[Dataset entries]
+--

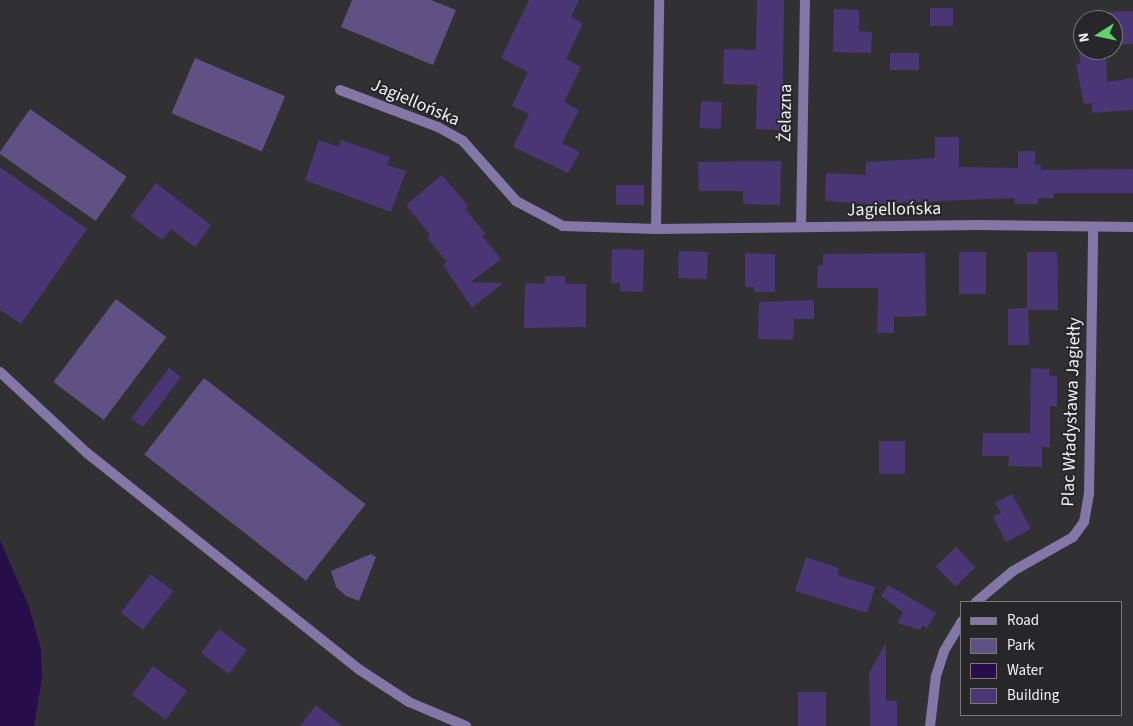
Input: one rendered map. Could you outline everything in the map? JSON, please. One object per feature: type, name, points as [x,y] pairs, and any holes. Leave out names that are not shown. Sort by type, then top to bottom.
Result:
[{"type":"street","points":[[656,229],[659,0]]},
{"type":"street","name":"Żelazna","points":[[801,227],[805,0]]},
{"type":"street","name":"Jagiellońska","points":[[340,90],[438,127],[463,141],[516,201],[563,226],[656,229],[978,225],[1133,228]]},
{"type":"street","name":"Plac Władysława Jagiełły","points":[[977,601],[1013,571],[1073,538],[1084,522],[1089,494],[1093,227]]},
{"type":"street","points":[[0,372],[87,453],[334,647],[360,670],[409,702],[466,726]]},
{"type":"street","points":[[930,726],[936,676],[944,651],[960,624]]},
{"type":"green space","points":[[352,0],[431,0],[456,10],[433,65],[341,27]]},
{"type":"green space","points":[[195,58],[285,96],[262,152],[172,113]]},
{"type":"green space","points":[[30,109],[127,177],[96,221],[0,154]]},
{"type":"green space","points":[[116,299],[166,337],[104,420],[53,382]]},
{"type":"green space","points":[[204,378],[366,504],[306,581],[144,454]]},
{"type":"green space","points":[[371,554],[376,557],[359,601],[346,596],[336,587],[331,571]]},
{"type":"water","points":[[0,540],[29,607],[41,649],[42,677],[34,726],[0,726]]},
{"type":"building","points":[[529,0],[579,0],[571,17],[583,23],[566,59],[581,67],[564,102],[579,110],[562,143],[580,152],[568,173],[513,147],[529,114],[512,106],[528,72],[501,58]]},
{"type":"building","points":[[757,0],[784,0],[782,130],[756,129],[757,85],[723,84],[724,49],[756,50]]},
{"type":"building","points":[[930,8],[953,8],[953,26],[930,26]]},
{"type":"building","points":[[834,9],[859,10],[859,31],[872,32],[871,53],[833,52]]},
{"type":"building","points":[[1123,11],[1133,11],[1133,44],[1123,44]]},
{"type":"building","points":[[890,53],[919,53],[919,70],[890,70]]},
{"type":"building","points":[[1080,60],[1106,60],[1107,82],[1133,78],[1133,110],[1092,113],[1092,103],[1084,104],[1076,64],[1080,64]]},
{"type":"building","points":[[701,101],[722,102],[721,129],[700,128]]},
{"type":"building","points":[[935,137],[959,137],[959,167],[1018,168],[1018,151],[1035,151],[1035,165],[1041,165],[1041,170],[1133,169],[1133,193],[1054,193],[1054,198],[1038,198],[1038,204],[1015,204],[1014,198],[866,204],[825,201],[826,173],[866,175],[866,162],[935,158]]},
{"type":"building","points":[[319,140],[339,147],[341,140],[390,157],[387,165],[406,171],[391,212],[305,180]]},
{"type":"building","points":[[781,161],[780,205],[743,204],[743,191],[699,191],[698,162]]},
{"type":"building","points":[[0,167],[87,229],[21,324],[0,310]]},
{"type":"building","points":[[442,175],[468,206],[465,209],[486,234],[482,236],[501,259],[471,282],[503,283],[472,308],[443,265],[447,262],[427,238],[430,235],[406,205]]},
{"type":"building","points":[[156,183],[211,225],[195,247],[171,229],[162,240],[131,216]]},
{"type":"building","points":[[616,185],[644,185],[644,205],[616,205]]},
{"type":"building","points":[[612,249],[644,250],[643,292],[620,291],[620,283],[611,283]]},
{"type":"building","points":[[679,251],[708,252],[707,279],[678,278]]},
{"type":"building","points":[[959,252],[986,252],[986,294],[959,294]]},
{"type":"building","points":[[1027,252],[1057,252],[1058,310],[1028,310],[1029,345],[1008,345],[1008,309],[1027,308]]},
{"type":"building","points":[[745,253],[775,254],[775,292],[754,292],[754,287],[745,287]]},
{"type":"building","points":[[925,253],[926,316],[894,317],[894,333],[877,333],[878,288],[817,288],[818,265],[823,265],[823,254]]},
{"type":"building","points":[[545,276],[565,276],[565,284],[586,284],[586,327],[524,328],[525,283],[545,284]]},
{"type":"building","points":[[814,300],[814,319],[794,319],[793,340],[758,339],[759,302]]},
{"type":"building","points":[[169,368],[181,377],[143,427],[131,418]]},
{"type":"building","points":[[1031,368],[1050,369],[1049,376],[1057,376],[1057,406],[1050,406],[1050,447],[1042,447],[1042,467],[1008,466],[1009,456],[982,456],[983,433],[1030,433]]},
{"type":"building","points":[[879,441],[905,441],[905,474],[879,474]]},
{"type":"building","points":[[1012,494],[1031,529],[1006,542],[993,517],[1001,513],[995,503]]},
{"type":"building","points":[[956,547],[975,567],[955,587],[936,566]]},
{"type":"building","points":[[806,557],[839,568],[837,575],[875,587],[867,613],[795,591]]},
{"type":"building","points":[[151,574],[173,591],[143,630],[121,613]]},
{"type":"building","points":[[888,585],[936,613],[927,628],[922,625],[921,630],[897,623],[903,612],[881,596]]},
{"type":"building","points":[[219,629],[247,650],[229,674],[201,653]]},
{"type":"building","points":[[886,643],[886,701],[897,701],[897,726],[870,726],[869,673]]},
{"type":"building","points":[[153,666],[187,691],[166,720],[132,695]]},
{"type":"building","points":[[798,692],[826,692],[826,726],[798,726]]},
{"type":"building","points":[[316,705],[342,726],[300,726]]}]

+--

# TASK INSTRUCTIONS
Tally every line in these entries where the string "space" occurs. The tally alone is the answer.

# ANSWER BELOW
6